Since age 4 I’d gotten the message that I am unacceptable because of my size. I’d been taught that my intelligence, creativity, kindness and accomplishments paled in relation to my appearance. After 38 years of these lessons, I’ve come to understand the lies and hatred for what they are. It has nothing to do with me; it never did. I am me, not my size. Tell your inner critic to shut up. Learn to live inside your body. Start listening to its inherent wisdom.
-Catherine
7. “I quit dieting because 20 or so years of dieting had not made me thin, healthy, or happy.
I shifted my focus from my aesthetic to my lifestyle. By focusing on healthy behaviors for body, mind and spirit I’ve achieved a level of physical, mental and emotional health that I never imagined was possible. Now I no longer associate eating with guilt and punishment so I actually enjoy my food. I no longer live and die by the number on the scale or define my self-worth by the size of my jeans.
Oscar Wilde wrote, ‘To love oneself is the beginning of a lifelong romance.’ This is non-negotiable. The most liberating moment in human existence is the moment you fall in love with yourself, just as you are. Everything is possible when you believe that your happiness is worth fighting for.”
-CJ
8. “After 15 years on a diet I got tired of looking at food but seeing numbers.
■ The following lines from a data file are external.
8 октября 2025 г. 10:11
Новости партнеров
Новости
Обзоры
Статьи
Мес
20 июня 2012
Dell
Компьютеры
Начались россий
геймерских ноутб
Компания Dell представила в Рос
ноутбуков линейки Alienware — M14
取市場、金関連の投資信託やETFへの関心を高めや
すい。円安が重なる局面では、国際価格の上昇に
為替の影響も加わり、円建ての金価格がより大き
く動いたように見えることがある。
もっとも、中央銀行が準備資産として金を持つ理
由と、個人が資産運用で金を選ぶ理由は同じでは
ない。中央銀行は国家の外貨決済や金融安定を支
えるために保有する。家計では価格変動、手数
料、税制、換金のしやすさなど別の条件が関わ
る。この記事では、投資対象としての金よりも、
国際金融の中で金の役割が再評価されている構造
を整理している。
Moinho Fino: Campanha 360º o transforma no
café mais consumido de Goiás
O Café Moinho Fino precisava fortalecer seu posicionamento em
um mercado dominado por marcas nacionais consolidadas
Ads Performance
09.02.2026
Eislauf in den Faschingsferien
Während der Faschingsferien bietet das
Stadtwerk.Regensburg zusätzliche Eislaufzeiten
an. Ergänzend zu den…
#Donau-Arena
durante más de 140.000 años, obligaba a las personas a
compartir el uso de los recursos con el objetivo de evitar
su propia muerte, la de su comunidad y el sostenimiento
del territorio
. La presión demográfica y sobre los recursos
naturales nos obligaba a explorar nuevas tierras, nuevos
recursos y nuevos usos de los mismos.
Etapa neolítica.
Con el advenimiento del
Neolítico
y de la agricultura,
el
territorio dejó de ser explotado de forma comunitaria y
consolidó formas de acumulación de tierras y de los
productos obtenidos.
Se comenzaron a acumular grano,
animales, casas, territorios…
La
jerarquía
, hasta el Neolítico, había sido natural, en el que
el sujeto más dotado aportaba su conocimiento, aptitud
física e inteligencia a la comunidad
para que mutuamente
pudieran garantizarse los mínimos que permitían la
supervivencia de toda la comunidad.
I learned that diets work, until they don’t.
My weight was a constant struggle between wanting to eat what I wanted and having to go hungry to control the number on the scale. I was sick of constantly obsessing about food. Dieting and being thinner never made me like my body, so I decided to give eating for my health and loving myself a try—I never looked back.

I never restrict myself so that I don’t go back to the dieting mentality and then the binges. I exercise to feel good, never to change the shape of my body. And now I have much more time for activities I enjoy. I don’t panic about what I can eat or how it will affect my weight. I tossed my scale. I’m heavier than my diet days but now I spend zero time being dissatisfied with the person in the mirror, compared to 100% of the time back then.